▸ YOUR INSTRUCTIONS
Please copy out the part of the data below that runs from the line containing "Rendered at 1654 by 1034 pixels." through the line containing "list Generic: Pretexting", including both of those lines, and give nothing else.

▸ STORED ROWS
○ ○ ○ ○
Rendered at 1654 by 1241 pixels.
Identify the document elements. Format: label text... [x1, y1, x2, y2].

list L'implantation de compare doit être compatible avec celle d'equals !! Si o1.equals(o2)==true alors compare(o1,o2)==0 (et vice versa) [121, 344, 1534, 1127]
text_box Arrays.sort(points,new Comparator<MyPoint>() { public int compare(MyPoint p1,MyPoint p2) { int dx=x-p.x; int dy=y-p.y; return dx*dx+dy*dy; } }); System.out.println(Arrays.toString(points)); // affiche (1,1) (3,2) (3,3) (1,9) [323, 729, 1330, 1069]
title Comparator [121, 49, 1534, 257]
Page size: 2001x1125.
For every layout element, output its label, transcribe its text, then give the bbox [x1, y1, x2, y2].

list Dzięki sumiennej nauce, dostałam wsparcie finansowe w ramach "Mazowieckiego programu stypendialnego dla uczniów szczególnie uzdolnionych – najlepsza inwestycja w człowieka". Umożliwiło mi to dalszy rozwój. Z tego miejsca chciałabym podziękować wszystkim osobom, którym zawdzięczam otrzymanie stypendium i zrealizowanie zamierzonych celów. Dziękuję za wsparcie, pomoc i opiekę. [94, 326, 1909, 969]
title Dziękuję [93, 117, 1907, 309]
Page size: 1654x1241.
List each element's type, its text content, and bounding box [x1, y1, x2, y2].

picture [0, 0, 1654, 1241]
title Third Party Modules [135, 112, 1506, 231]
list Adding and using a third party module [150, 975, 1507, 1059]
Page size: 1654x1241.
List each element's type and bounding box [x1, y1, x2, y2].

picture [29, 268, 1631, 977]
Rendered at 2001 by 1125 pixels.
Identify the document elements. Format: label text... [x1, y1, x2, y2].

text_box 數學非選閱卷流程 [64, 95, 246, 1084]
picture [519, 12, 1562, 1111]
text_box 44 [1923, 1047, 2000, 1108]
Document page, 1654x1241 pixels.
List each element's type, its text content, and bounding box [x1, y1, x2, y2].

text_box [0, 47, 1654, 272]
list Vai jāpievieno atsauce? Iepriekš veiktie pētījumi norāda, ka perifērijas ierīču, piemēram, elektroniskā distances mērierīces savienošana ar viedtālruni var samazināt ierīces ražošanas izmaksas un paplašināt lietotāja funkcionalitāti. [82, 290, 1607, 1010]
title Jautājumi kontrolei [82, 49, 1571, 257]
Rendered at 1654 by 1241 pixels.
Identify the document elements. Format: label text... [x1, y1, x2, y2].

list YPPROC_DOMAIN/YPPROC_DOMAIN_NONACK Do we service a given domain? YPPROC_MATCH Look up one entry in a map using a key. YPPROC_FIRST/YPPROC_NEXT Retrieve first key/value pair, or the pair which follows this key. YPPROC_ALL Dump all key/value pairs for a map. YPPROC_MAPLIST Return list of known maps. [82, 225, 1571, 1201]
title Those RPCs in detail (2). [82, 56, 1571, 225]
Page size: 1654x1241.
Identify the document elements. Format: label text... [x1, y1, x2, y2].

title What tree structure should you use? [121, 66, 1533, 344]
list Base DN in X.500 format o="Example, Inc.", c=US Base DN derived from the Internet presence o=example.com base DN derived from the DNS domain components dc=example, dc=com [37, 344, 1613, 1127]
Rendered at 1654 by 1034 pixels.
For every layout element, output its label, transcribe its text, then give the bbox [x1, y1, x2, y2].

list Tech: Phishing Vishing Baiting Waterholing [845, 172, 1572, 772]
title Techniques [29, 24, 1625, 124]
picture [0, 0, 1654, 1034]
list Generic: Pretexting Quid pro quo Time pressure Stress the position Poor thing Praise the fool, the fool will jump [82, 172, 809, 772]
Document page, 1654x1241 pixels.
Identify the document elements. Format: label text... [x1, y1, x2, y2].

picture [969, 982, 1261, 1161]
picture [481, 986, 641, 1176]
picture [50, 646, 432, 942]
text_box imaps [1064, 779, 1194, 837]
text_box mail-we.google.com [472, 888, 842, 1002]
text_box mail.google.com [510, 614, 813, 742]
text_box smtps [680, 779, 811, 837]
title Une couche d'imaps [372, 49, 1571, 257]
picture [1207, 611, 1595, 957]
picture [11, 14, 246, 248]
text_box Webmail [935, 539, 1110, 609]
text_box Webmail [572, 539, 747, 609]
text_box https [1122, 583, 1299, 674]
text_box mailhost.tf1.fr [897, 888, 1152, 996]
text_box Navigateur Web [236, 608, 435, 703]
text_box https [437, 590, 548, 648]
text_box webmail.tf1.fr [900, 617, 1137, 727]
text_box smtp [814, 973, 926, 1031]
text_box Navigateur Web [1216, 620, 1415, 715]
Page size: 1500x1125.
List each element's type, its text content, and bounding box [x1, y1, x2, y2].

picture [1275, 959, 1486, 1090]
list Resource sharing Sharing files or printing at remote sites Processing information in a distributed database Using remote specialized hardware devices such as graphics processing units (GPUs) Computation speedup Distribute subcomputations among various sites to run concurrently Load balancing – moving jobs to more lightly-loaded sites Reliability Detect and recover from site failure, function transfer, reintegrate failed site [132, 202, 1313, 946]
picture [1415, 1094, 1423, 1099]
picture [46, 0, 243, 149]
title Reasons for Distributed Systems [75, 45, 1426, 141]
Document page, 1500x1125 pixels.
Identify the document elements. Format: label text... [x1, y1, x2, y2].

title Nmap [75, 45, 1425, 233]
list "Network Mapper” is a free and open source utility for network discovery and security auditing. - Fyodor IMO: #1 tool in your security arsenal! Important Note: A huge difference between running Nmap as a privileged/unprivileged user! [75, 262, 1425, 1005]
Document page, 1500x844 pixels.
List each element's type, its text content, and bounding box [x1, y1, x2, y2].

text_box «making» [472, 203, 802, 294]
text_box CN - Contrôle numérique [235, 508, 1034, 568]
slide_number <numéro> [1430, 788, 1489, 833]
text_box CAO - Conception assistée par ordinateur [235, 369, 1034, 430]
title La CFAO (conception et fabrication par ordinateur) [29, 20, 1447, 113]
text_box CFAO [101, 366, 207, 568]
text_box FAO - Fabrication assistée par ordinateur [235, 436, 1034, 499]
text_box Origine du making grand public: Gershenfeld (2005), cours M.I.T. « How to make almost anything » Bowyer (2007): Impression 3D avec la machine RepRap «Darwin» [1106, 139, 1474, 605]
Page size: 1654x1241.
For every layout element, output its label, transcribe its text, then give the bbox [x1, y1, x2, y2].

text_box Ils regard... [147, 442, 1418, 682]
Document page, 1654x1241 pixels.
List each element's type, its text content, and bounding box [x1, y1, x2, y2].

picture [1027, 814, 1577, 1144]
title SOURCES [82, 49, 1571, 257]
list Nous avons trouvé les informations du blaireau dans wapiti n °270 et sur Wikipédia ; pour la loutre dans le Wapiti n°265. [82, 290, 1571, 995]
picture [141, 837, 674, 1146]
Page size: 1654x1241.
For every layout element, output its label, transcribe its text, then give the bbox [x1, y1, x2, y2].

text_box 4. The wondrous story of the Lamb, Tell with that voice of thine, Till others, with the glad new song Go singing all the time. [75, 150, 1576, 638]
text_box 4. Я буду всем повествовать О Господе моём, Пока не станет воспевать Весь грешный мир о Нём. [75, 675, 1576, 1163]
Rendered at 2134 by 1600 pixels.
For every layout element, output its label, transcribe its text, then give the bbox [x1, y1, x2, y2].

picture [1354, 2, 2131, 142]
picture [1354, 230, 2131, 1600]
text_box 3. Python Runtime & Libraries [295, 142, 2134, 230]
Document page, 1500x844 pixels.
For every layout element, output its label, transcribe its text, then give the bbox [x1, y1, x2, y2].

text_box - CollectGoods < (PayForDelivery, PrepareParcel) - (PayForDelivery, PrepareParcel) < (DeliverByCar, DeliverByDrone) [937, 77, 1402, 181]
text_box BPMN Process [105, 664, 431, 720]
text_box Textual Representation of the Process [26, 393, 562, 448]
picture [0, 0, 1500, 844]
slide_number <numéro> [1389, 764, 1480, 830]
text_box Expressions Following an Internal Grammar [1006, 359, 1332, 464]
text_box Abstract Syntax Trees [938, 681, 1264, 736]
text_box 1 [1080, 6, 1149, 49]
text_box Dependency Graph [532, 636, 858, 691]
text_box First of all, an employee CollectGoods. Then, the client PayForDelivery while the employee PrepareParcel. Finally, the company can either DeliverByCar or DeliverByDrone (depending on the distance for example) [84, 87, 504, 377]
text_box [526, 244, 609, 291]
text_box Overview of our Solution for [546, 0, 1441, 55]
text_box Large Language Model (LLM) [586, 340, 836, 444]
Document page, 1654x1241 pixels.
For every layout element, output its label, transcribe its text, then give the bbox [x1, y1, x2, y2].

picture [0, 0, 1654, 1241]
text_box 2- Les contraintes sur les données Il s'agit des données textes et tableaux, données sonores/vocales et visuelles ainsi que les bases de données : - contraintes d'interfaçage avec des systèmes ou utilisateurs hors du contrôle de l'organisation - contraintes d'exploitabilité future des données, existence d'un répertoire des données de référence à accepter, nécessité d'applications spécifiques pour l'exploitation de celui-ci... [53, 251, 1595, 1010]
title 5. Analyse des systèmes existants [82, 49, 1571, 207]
○ ○ ○ ○
▸ REPLY TO THE EXERCISE
Rendered at 1654 by 1034 pixels.
For every layout element, output its label, transcribe its text, then give the bbox [x1, y1, x2, y2].

list Tech: Phishing Vishing Baiting Waterholing [845, 172, 1572, 772]
title Techniques [29, 24, 1625, 124]
picture [0, 0, 1654, 1034]
list Generic: Pretexting Quid pro quo Time pressure Stress the position Poor thing Praise the fool, the fool will jump [82, 172, 809, 772]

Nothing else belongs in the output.